FEW OTHER FORGING RELATED PROCESSES utilize a similar, wondrously violent manner of beating metal into a submissive shape: [1] Upsetting and heading - punch beats inside a die to increase its diameter, in order to make bolt heads; [2] Swagging and radial forging - dies decrease diameter of rod; [3] Roll forging - forging part with rotating rolls; [4] Orbital forging - presses rotating cone into part; [5] Hubbing - makes molds by pressing hard hub into soft metal part; [6] Isothermal forging - heated die forges titanium to prevent oxidation; [7] Trimming - removal of flash by shearing it of from still warm part, shearing it of in a trimming press. >>> HiS ROpe HIT: HEADING, SWAGGING,,, ROLL, ORBITAL,,, HUBBING, ISOTHERMAL, TRIMMING
Upsetting and heading
PUNCH PRESSES CYLINDRICAL PART TO PRODUCE BOLT HEAD, the maximal length deformed in one blow is three times the stock diameter $ L_{\begin{array}{c} max\, deformation\\one\, blow \end{array}}\approx3\cdot D$ , a mass production operation, an operation in which a horizontal punch slams on the wire or tube to produce a bolt head.
Swagging and radial forging
DIES REDUCE DIAMETER OF TUBE OR ROD, creating tapers on tubes, cylinders, and rods, the dies rotating around the part in swagging or the work rotating in radial forging, producing tapered tubes or cylinders.

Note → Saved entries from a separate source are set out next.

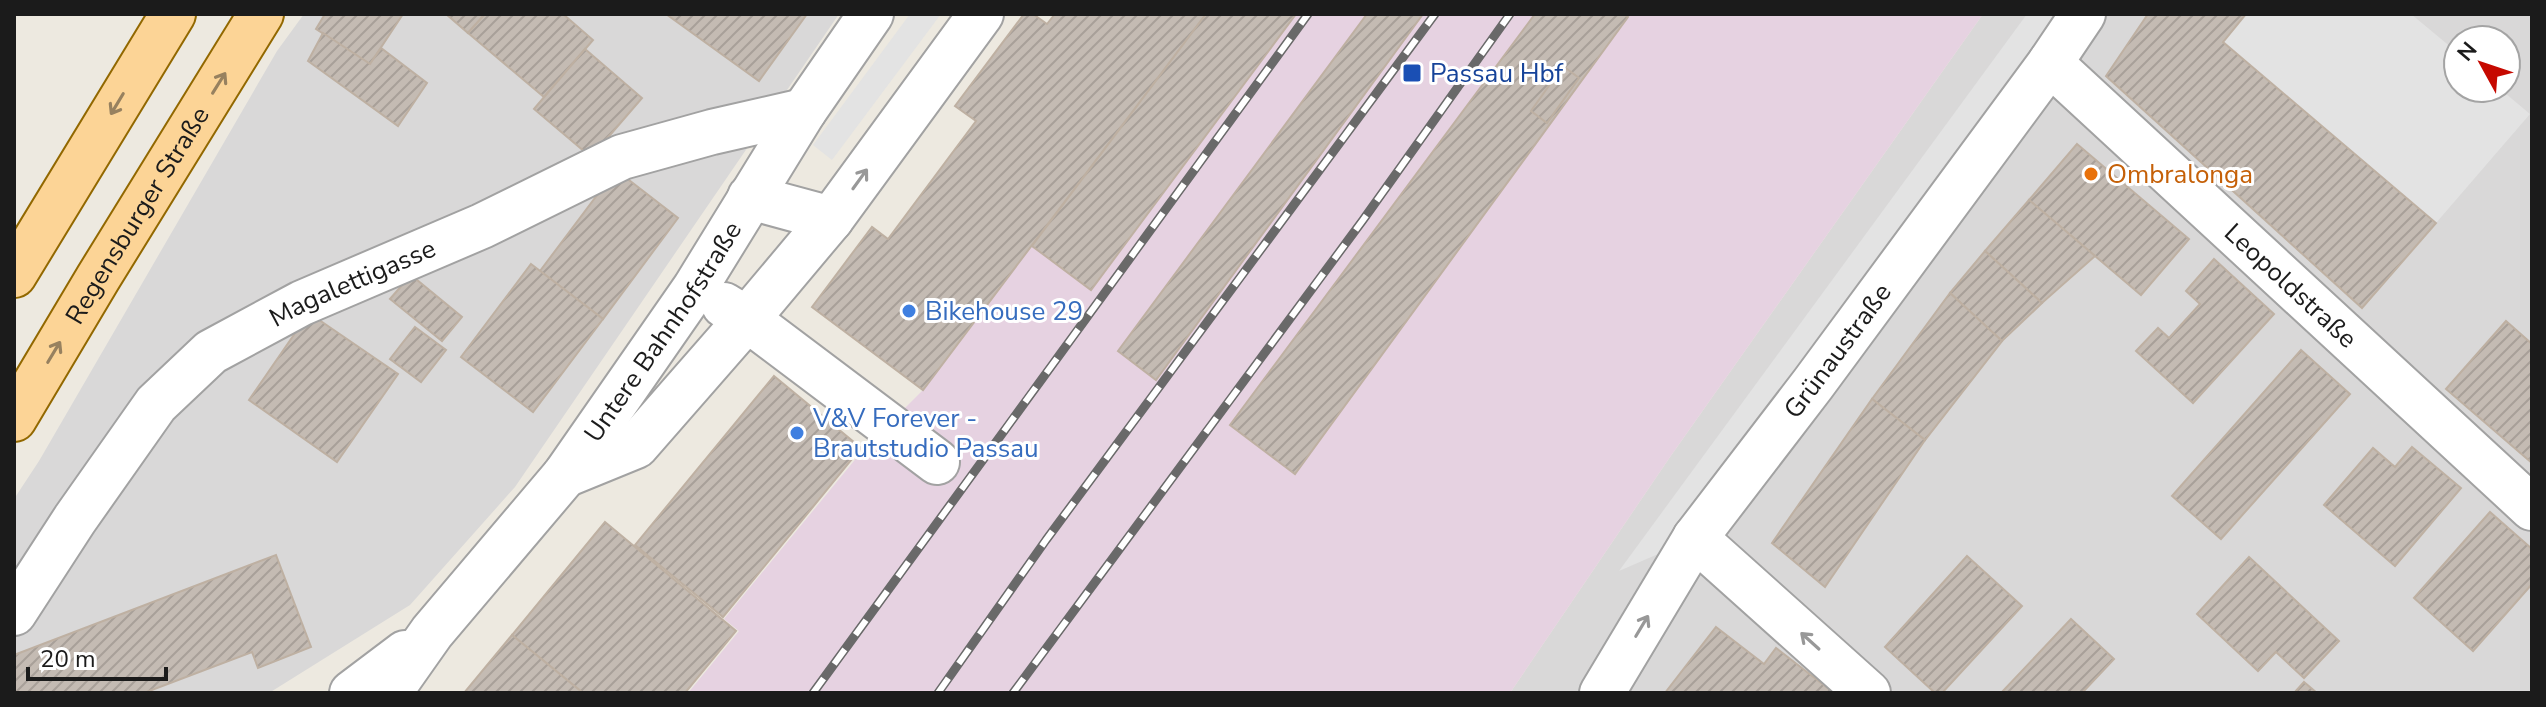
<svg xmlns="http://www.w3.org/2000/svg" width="2546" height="707" font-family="'Nunito Sans',sans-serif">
<defs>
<pattern id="building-hatch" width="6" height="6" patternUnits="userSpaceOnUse" patternTransform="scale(2)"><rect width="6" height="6" fill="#c4bbb3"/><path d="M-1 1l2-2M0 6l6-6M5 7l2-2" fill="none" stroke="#a8a099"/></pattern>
</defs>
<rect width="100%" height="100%" fill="#ede9e0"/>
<g fill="#d9d8d8" fill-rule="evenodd">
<path d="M304 14H839L515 487 410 605 269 693H14V499L39 461 277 51Z"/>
<path d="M1983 14H2532V693H1510L1670 457ZM2458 40H2506V88H2458Z"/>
</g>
<path fill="#e6d2e1" d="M1206 14H1983L1670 457 1510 693H688L739 631 724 619 863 450 923 390Z"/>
<g fill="#e3e3e3">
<path d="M910 14H941L832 160 813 145Z"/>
<path d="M2027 14H2072L1695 538 1619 571Z"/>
<path d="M2246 14H2411L2458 53V88H2499L2530 114 2436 223 2223 42Z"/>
</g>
<g fill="url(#building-hatch)" stroke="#beb0a2" stroke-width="2">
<path d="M325 14H403L370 64 316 29Z"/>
<path d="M446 14H485L468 33Z"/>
<path d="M485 14H563L593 40 544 97 468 33Z"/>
<path d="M666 14H807L759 81Z"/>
<path d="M1024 14H1033L1047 24 1055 14H1206L923 390 812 307 872 227 888 239 976 121 955 106Z"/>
<path d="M1206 14H1296L1091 290 1032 246Z"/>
<path d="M1367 14H1423L1156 380 1118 351Z"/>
<path d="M1535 14H1624L1628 17 1295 474 1230 425Z"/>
<path d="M2148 14H2246L2223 42 2436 223 2362 308 2106 76Z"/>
<path d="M323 33 370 64 381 48 427 83 398 126 308 61Z"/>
<path d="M585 49 642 98 591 157 534 109Z"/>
<path d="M1563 66 1579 78 1547 123 1531 111Z"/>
<path d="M2077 144 2189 239 2141 295 2029 200Z"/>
<path d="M616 170 678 218 603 319 540 271Z"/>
<path d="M2029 200 2095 256 2042 303 1985 251Z"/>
<path d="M1985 251 2042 303 2002 341 1950 293Z"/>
<path d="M2214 259 2274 314 2193 403 2136 351 2158 328 2169 338 2200 304 2186 291Z"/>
<path d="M531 264 603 319 533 412 461 357Z"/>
<path d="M411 275 462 317 442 341 390 299Z"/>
<path d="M1950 293 2002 341 1925 440 1872 399Z"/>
<path d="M309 313 398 374 337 462 249 400Z"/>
<path d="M2506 321 2532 344V463L2446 389Z"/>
<path d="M415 327 446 350 421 382 390 359Z"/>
<path d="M2301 350 2350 394 2221 539 2172 496Z"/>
<path d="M774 376 861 448 723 617 635 545Z"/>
<path d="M1872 399 1925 440 1825 587 1772 543Z"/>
<path d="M2412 447 2461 488 2395 566 2324 505 2373 448 2395 467Z"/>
<path d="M2490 512 2532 549V584L2473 651 2414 598Z"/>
<path d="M605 522 736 631 685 693H583L512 635Z"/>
<path d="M276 555 311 647 258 668 252 652 144 693H14V655Z"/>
<path d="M1967 556 2022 606 1942 693H1935L1885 647Z"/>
<path d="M2249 557 2339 641 2304 678 2276 652 2258 671 2197 614Z"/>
<path d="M2071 619 2114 659 2082 693H2001Z"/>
<path d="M1716 627 1764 664 1776 648 1834 693H1665Z"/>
<path d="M512 635 583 693H464Z"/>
<path d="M2304 682 2317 693H2294Z"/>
</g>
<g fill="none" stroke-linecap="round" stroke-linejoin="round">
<defs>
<g id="minor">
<path id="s1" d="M2050 63 2532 508"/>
<path d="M750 197 831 219 981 14"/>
<path d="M724 305 747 319 831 219"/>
<path d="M565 475 636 446 747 319 937 462"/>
<path d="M1695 538 1868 693"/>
<path id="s2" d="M14 613 75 519 156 404 211 352 302 303 482 226 622 157 712 132 804 111"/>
<path d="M352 693 405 653"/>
<path id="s3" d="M389 693 432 632 565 475 695 288 804 111 871 14"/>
<path id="s4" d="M1602 693 1695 538 1813 384 2050 63 2083 14"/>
</g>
<g id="major">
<path d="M14 275 173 14"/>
<path id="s5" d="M14 419 98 278 261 14"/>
</g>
</defs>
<use href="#minor" stroke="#a2a2a2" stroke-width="48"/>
<use href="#major" stroke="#926800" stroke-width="48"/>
<use href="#minor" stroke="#fff" stroke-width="44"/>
<use href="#major" stroke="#fcd496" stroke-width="44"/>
<defs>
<g id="rail">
<path d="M813 693 1308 14"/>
<path d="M938 693 1046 540 1435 14"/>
<path d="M1013 693 1363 220 1510 14"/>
</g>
</defs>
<use href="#rail" stroke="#696969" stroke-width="9"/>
<use href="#rail" stroke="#fff" stroke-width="6" stroke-dasharray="18" stroke-linecap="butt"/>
</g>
<defs><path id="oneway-shaft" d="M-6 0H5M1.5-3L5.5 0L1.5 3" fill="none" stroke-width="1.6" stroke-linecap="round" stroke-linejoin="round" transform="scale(2)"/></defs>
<g stroke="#97815f">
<use href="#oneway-shaft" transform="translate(219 83) rotate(-58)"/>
<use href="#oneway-shaft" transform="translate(117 104) rotate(121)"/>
<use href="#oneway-shaft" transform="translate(54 352) rotate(-59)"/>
</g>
<g stroke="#989898">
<use href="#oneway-shaft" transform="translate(860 179) rotate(-54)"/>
<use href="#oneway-shaft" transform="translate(1642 626) rotate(-59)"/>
<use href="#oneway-shaft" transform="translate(1810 641) rotate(-138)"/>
</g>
<rect fill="#1a4fb4" stroke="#fff" stroke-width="3" x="1402" y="63" width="20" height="20" rx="4"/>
<circle fill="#e8710a" stroke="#fff" stroke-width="3" cx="2091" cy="174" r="8"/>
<g fill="#3f7fe0" stroke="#fff" stroke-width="3">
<circle cx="909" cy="311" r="8"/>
<circle cx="797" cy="433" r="8"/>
</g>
<g text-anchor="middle" stroke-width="6" stroke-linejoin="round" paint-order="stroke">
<g font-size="26" fill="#164399" stroke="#fff" text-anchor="start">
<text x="1430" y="82">Passau Hbf</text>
</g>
<g font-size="26" fill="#c56008" stroke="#fff" text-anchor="start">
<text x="2107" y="183">Ombralonga</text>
</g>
<g font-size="26" fill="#1b1b1b" stroke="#fff">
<text dy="9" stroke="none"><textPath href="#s5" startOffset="238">Regensburger Straße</textPath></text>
<text dy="9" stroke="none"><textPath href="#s2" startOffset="486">Magalettigasse</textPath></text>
<text dy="9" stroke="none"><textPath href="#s1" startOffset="328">Leopoldstraße</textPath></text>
<text dy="9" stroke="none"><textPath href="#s3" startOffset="454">Untere Bahnhofstraße</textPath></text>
<text dy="9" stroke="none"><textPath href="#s4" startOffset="416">Grünaustraße</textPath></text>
</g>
<g font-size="26" fill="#366cbe" stroke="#fff" text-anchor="start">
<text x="925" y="320">Bikehouse 29</text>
<text x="813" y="427">V&amp;V Forever -<tspan x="813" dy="30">Brautstudio Passau</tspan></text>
</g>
</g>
<rect width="2546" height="707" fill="none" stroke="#1b1b1b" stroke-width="32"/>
<g transform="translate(2482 64) rotate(310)"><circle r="38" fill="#ffffff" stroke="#a4a4a4" stroke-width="2"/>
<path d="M0-6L14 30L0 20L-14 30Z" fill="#c60900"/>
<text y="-12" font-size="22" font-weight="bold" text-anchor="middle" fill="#1b1b1b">N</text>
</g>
<path d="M28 667v12h138v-12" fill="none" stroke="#1b1b1b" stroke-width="4"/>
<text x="40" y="667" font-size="24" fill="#1b1b1b" stroke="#ffffff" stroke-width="6" paint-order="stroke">20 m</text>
</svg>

ROTATING DIES FORGE TAPERED CYLINDERS.
Roll forging
SHAPED ROLLS FORGE THIN RODS, imparting a shape upon the work as it travels through the rolls, creating a stronger workpiece due to better grain flow that machining the rod or billet would produce. FORGING ROLLS SHAPE STRONGER BILLETS.
Orbital forging
ROTATING CONE FORGES METAL, compressing it with only with small part of its surface, thus reducing forces required to forge the part. ROTATING CONE FORGE SAVES ENERGY AND MONEY
HARDENED STEEL DIE MAKES MOLD OUT OF SOFTER STEEL, the die forcefully pushes down on the work, making an impression used as a injection molding or die casting mold, after the excess and bulging metal is machined away.
Isothermal forging
HEATED DIES SHAPE REACTIVE METALS, the dies heated to the same temperature as the titanium or supperalloy work reduce friction and forces during forging, a process quite often performed in vacuum to prevent rapid oxidation. SAME TEMPERATURE REDUCES FRICTION AND FORCES.
PRESS REMOVES FLASH BY SHEARING IT AWAY, pushing the part through trimming dies to remove the bulging flash.